Task objective
Repeat the entries below exactly as they appear, with no pictures.
**** Provided data ****
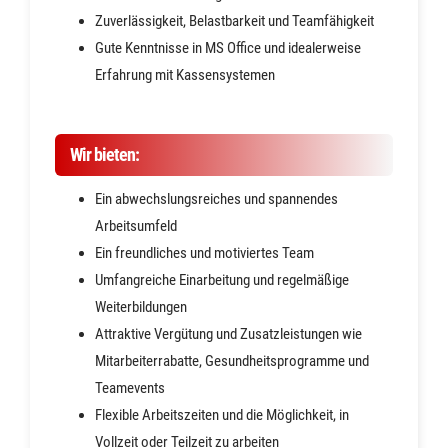
Zuverlässigkeit, Belastbarkeit und Teamfähigkeit
Gute Kenntnisse in MS Office und idealerweise
Erfahrung mit Kassensystemen
Wir bieten:
Ein abwechslungsreiches und spannendes
Arbeitsumfeld
Ein freundliches und motiviertes Team
Umfangreiche Einarbeitung und regelmäßige
Weiterbildungen
Attraktive Vergütung und Zusatzleistungen wie
Mitarbeiterrabatte, Gesundheitsprogramme und
Teamevents
Flexible Arbeitszeiten und die Möglichkeit, in
Vollzeit oder Teilzeit zu arbeiten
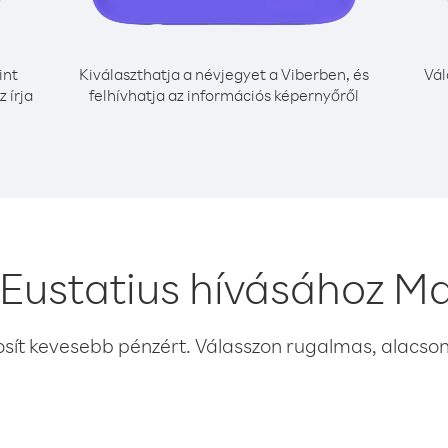
int
Kiválaszthatja a névjegyet a Viberben, és
Vál
 írja
felhívhatja az információs képernyőről
 Eustatius hívásához Ma
osít kevesebb pénzért. Válasszon rugalmas, alacsony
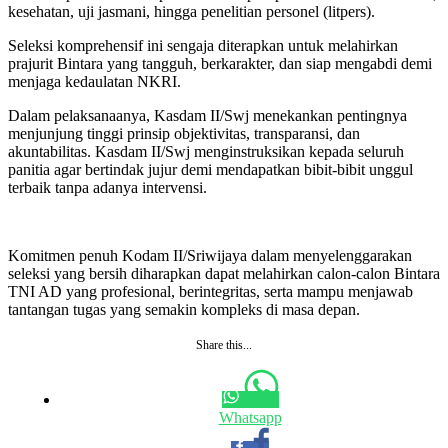
kesehatan, uji jasmani, hingga penelitian personel (litpers).
Seleksi komprehensif ini sengaja diterapkan untuk melahirkan
prajurit Bintara yang tangguh, berkarakter, dan siap mengabdi demi
menjaga kedaulatan NKRI.
​Dalam pelaksanaanya, Kasdam II/Swj menekankan pentingnya
menjunjung tinggi prinsip objektivitas, transparansi, dan
akuntabilitas. Kasdam II/Swj menginstruksikan kepada seluruh
panitia agar bertindak jujur demi mendapatkan bibit-bibit unggul
terbaik tanpa adanya intervensi.
Komitmen penuh Kodam II/Sriwijaya dalam menyelenggarakan
seleksi yang bersih diharapkan dapat melahirkan calon-calon Bintara
TNI AD yang profesional, berintegritas, serta mampu menjawab
tantangan tugas yang semakin kompleks di masa depan.
Share this...
Whatsapp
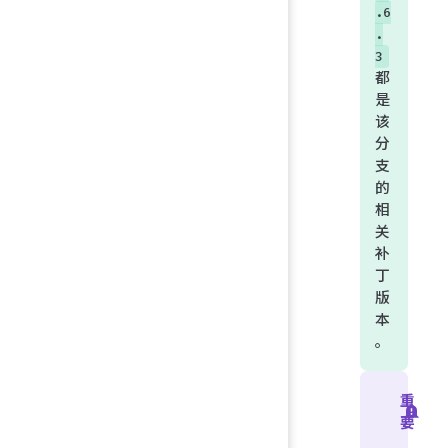
.6
.
3
都
是
该
分
支
的
相
关
补
丁
版
本
。
重
要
****
Response to this task
Zuverlässigkeit, Belastbarkeit und Teamfähigkeit
Gute Kenntnisse in MS Office und idealerweise
Erfahrung mit Kassensystemen
Wir bieten:
Ein abwechslungsreiches und spannendes
Arbeitsumfeld
Ein freundliches und motiviertes Team
Umfangreiche Einarbeitung und regelmäßige
Weiterbildungen
Attraktive Vergütung und Zusatzleistungen wie
Mitarbeiterrabatte, Gesundheitsprogramme und
Teamevents
Flexible Arbeitszeiten und die Möglichkeit, in
Vollzeit oder Teilzeit zu arbeiten
int
Kiválaszthatja a névjegyet a Viberben, és
Vál
 írja
felhívhatja az információs képernyőről
 Eustatius hívásához Ma
osít kevesebb pénzért. Válasszon rugalmas, alacsony
kesehatan, uji jasmani, hingga penelitian personel (litpers).
Seleksi komprehensif ini sengaja diterapkan untuk melahirkan
prajurit Bintara yang tangguh, berkarakter, dan siap mengabdi demi
menjaga kedaulatan NKRI.
​Dalam pelaksanaanya, Kasdam II/Swj menekankan pentingnya
menjunjung tinggi prinsip objektivitas, transparansi, dan
akuntabilitas. Kasdam II/Swj menginstruksikan kepada seluruh
panitia agar bertindak jujur demi mendapatkan bibit-bibit unggul
terbaik tanpa adanya intervensi.
Komitmen penuh Kodam II/Sriwijaya dalam menyelenggarakan
seleksi yang bersih diharapkan dapat melahirkan calon-calon Bintara
TNI AD yang profesional, berintegritas, serta mampu menjawab
tantangan tugas yang semakin kompleks di masa depan.
Share this...
Whatsapp
.6
.
3
都
是
该
分
支
的
相
关
补
丁
版
本
。
重
要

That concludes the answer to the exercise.